It's here. The wrath of the Christmas party has arrived. Christmas parties don't like me. I ruin their fun and sometimes even their lives. Last week was the first of a string of hedonistic horror movies. I drove up to the north of England, to a venue where the tables were lined up horizontally like in a school dinner hall, and along them sat the employees of a well-known high street fashion chain.
They were all wearing paper hats, had whistles round their necks and were popping crackers in each other's faces. They were inebriated to the extent that a manager was standing on top of the table trying to sell his own shoes to the highest bidder. It was 7pm and the show hadn't even started.

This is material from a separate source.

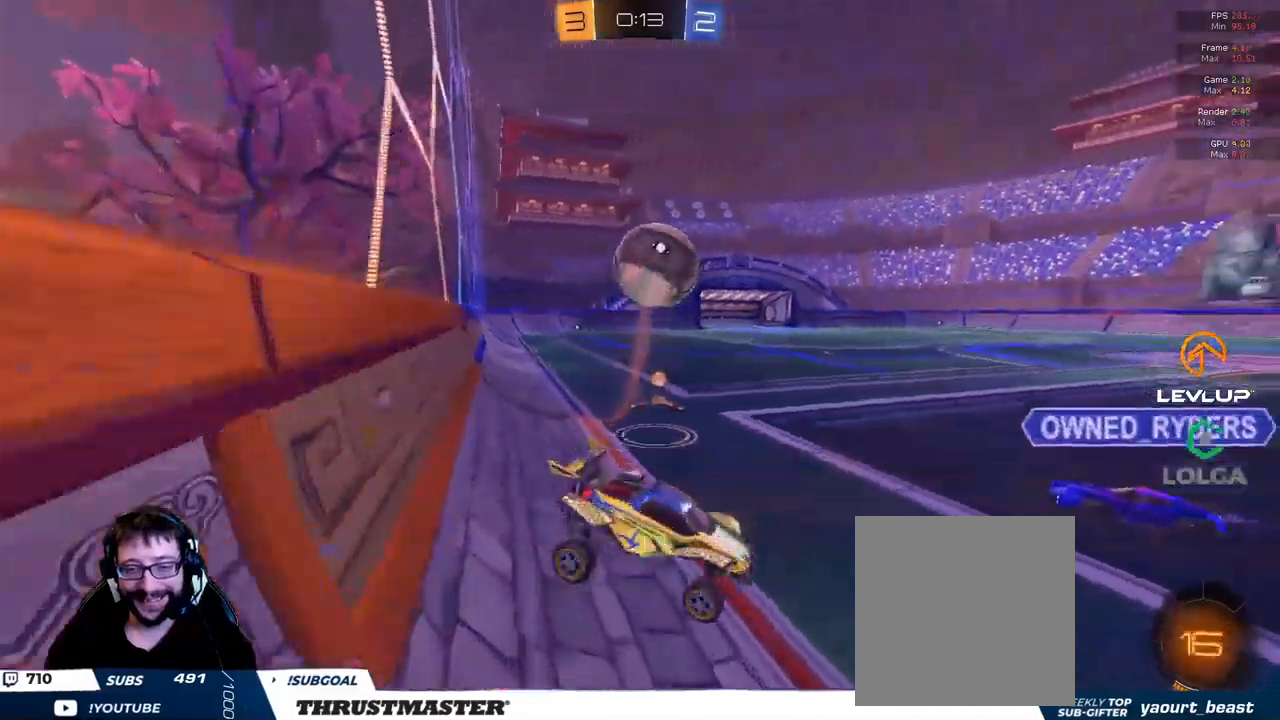
{"dt_ms": 500, "buttons": [], "left_stick": "down", "right_stick": "center", "events": [[117, "left_stick", "left"], [317, "left_stick", "down"], [500, "R2", "up"]]}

It's always the person in the highest position or with the highest salary who behaves the most outrageously. It seems to be a licence for reckless yet entertaining behaviour. The Christmas party became a write-off by 7.45pm. By this time the rather large, boisterous manager was also a write-off, ordering his staff (mainly young, compliant girls with orange faces and their hair scraped back into scrunchies - and who seemed to be used to obeying this man's orders) to drink more champagne."I've paid a thousand quid for this Krug. Bloody well drink it up, you animals," he said with grotesque affection.
It was then announced to the staff that the comedy show was about to begin, and that three comedians would be trying to unleash words on them. I sensed their disappointment as I walked on to the stage. I was not what they had ordered as suitable "entertainment" for their festive occasion.

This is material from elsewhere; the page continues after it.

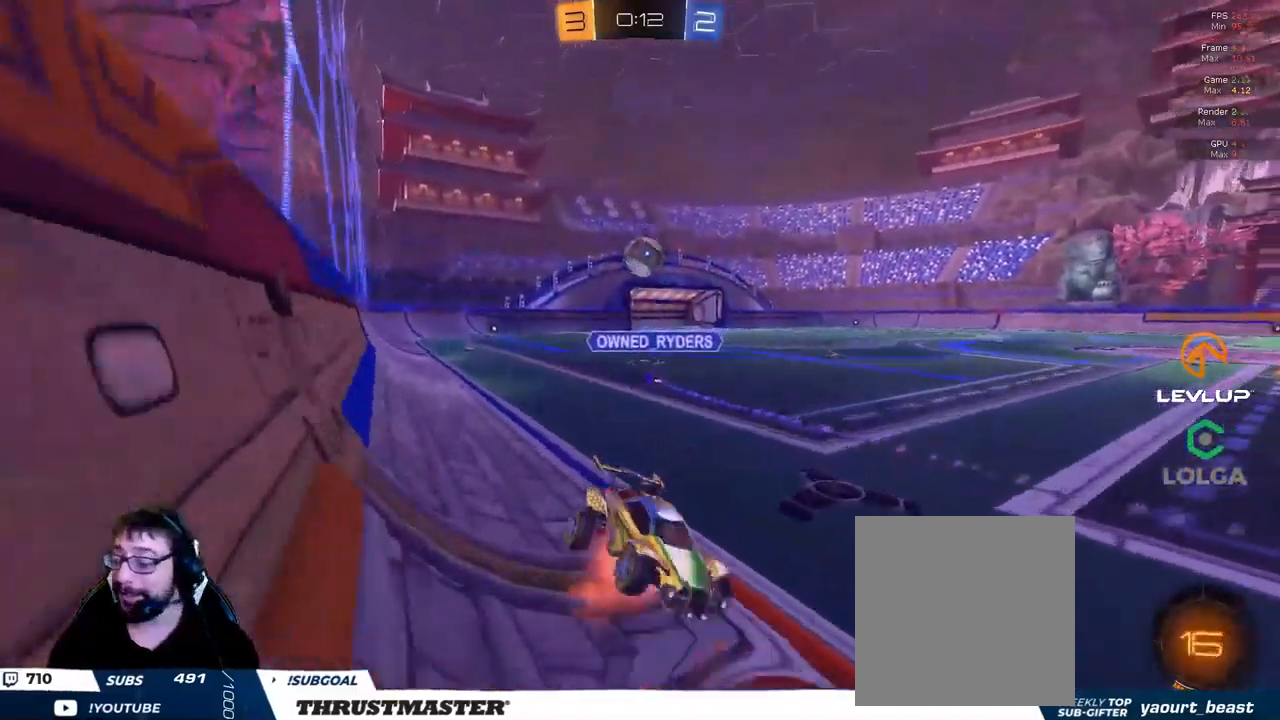
{"dt_ms": 500, "buttons": ["B", "L1", "R2"], "left_stick": "up-right", "right_stick": "center", "events": [[34, "R2", "down"], [167, "A", "up"], [267, "L1", "down"], [267, "left_stick", "up-right"], [284, "B", "down"], [300, "Y", "down"], [450, "Y", "up"]]}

They didn't want me banging on about solutions to racism, or the state of America, or political correctness. They wanted me to whip up 20 minutes of jokes about clothes. That's the thing about Christmas parties: all everybody wants to know and talk about is themselves and their workplace, and if it's not about them they get bored and trash the place.
I can't wait till the New Statesman Christmas party. No doubt the boss will dance on top of the dinner table and try to sell his employees copies of the magazine.
That was all last week.
I'm now in Arosa, Switzerland. Up here in the Swiss Alps, it's like the Christmas of our childhoods: snow, sledges, reindeer and horses ploughing people through the snow. There are rich people with no taste drinking champagne on the slopes while trying to ski at several hundred miles per hour. This is the first time in ten years I have seen real snow. It has had sufficient impact to make me build a snowman and throw snowballs at old people in the street.
That is the beauty of snow - it makes even adults act like five-year-olds. Snow has disappeared from the UK and has been replaced with postal strikes.
Tomorrow night I will be performing a show at the 16th Annual Arosa Humour Festival. The audience will be made up mainly of Swiss and Germans. I imagine that performing an hour of comedy in English to these people will have its ups and downs, but after the corporate party, I'm quite looking forward to 500 Germans.
Last night, however, I was taken aside by the festival organiser and specifically told: "This is a humour festival, not a comedy festival, so please adjust your performance accordingly. There is a difference between humour and comedy, and German comedy is still in development. Thanks for your understanding."
This was a euphemism for "don't be too funny - that doesn't fit into our agenda". So, basically, I am just going to remove all punchlines from my set and replace them with grabbing my breasts and pulling down my trousers. Rather like the corporate Christmas party.